ZB delivers robust financial performance

STAFF WRITER
ZB Financial Holdings Limited has posted a strong set of results for the nine months to September 30, 2025, buoyed by solid growth across all business segments, effective risk management, and an improving domestic economic environment.
The diversified financial services group said proactive risk-management measures put in place by management helped safeguard long-term shareholder value and positioned the institution for sustained growth amid ongoing global uncertainties.
ZB also noted that the relatively stable local operating environment had “offered new growth opportunities” and continued to support broader economic expansion.
Total revenue surged by 75% to ZWG2.86bn, up from ZWG1.64bn recorded during the same period last year.
In a statement accompanying the results, company secretary Tinashe Masiiwa said ZB remained committed to prudent financial management and efficiency.
“The group’s profit after tax for the period ended 30 September 2025 improved by 41% from the same period prior year. This growth was due to the increase in total income underpinned by net income from lending activities,” said Masiiwa.
He added that despite tight liquidity conditions, the group’s net income from lending activities had shown “marginal real growth.”
ZB also secured new lines of credit during the period, which increased its lending capacity and is expected to boost net interest income in the final quarter and beyond.
Non-funded income rose sharply to ZWG2.12bn, up from ZWG1.43bn in 2024, driven primarily by the success of the group’s digital channels and wider service delivery ecosystem, which contributed 62% of total commissions and fees income.
Property income grew by 16%, supported by higher rental inflows and income from property management services.

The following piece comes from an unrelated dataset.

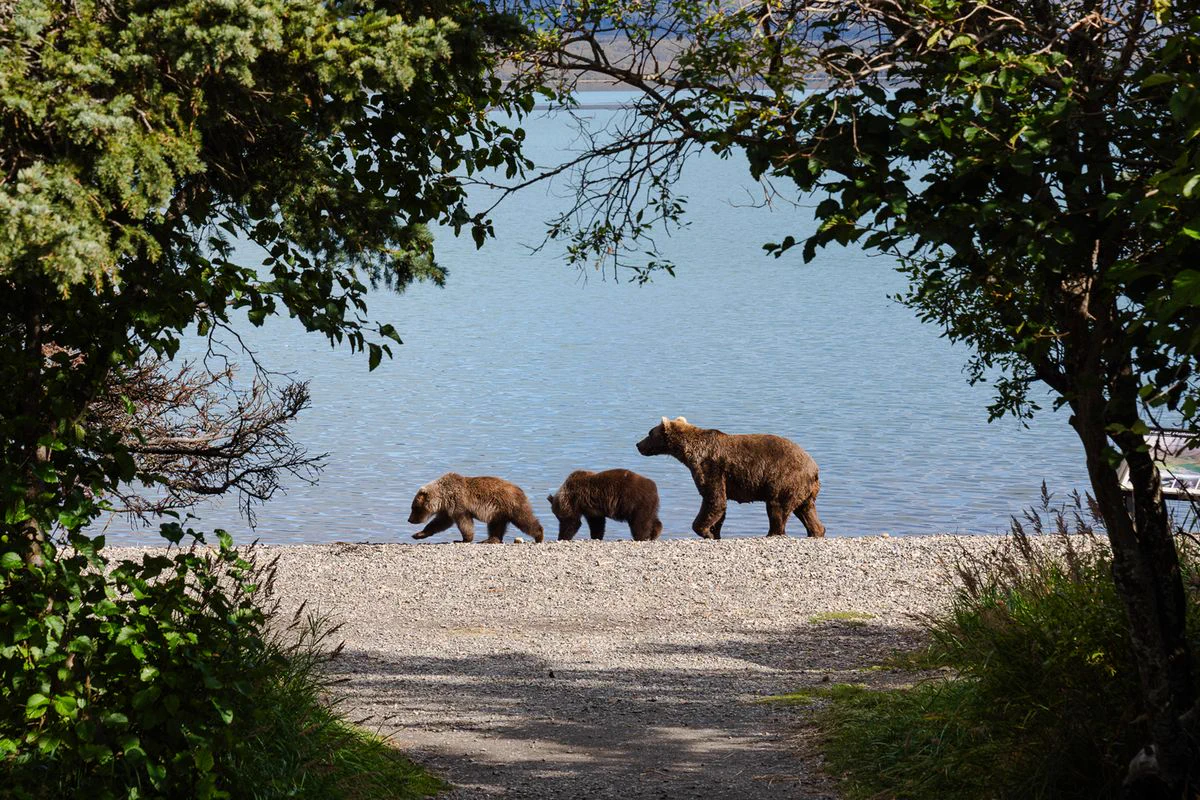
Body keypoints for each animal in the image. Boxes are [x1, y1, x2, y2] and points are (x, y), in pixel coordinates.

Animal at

Masiiwa also noted that exchange gains contributed 27% of non-funded income, reflecting the group’s net exposure to currencies other than the US dollar, which remains its functional currency.
The cost-to-income ratio rose to 73%, compared with 64% in 2024, due to once-off costs incurred during the period. However, Masiiwa said management remained focused on maintaining strict cost discipline and ensuring that operating expenses remained within sustainable levels.
The group’s total assets expanded to ZWG17.77bn, up from ZWG14.38bn a year earlier — a 24% increase — largely driven by a 56% growth in cash and short-term funds since December 2024.
Although mortgages and other advances declined by 11%, ZB expects to underwrite more business in the coming months, leveraging the newly acquired credit lines to grow its loan book.
Customer deposits and other accounts increased by 34%, reflecting effective client retention and the success of customer-centric product offerings.
Overall, ZB reported a 14% growth in its capital position over the nine-month period, supported by solid profitability.
Masiiwa said the group’s capital and liquidity levels remained strong, with all subsidiaries meeting minimum regulatory capital requirements except ZB Building Society, which is being aligned with group capitalisation plans.
“The group expects to consolidate its banking operations into one banking license in the near future,” he said.
In a major sustainability milestone, ZB Bank Limited became the first bank in Zimbabwe to receive the Sustainability Standards Certification Initiative (SSCI) from the European Organisation for Sustainable Development (EOSD), in collaboration with the Reserve Bank of Zimbabwe (RBZ). The bank achieved a Level 3 rating, signifying strong alignment with global sustainability and ethical banking standards.
Reflecting confidence in its financial position, the group declared a dividend for the period under review.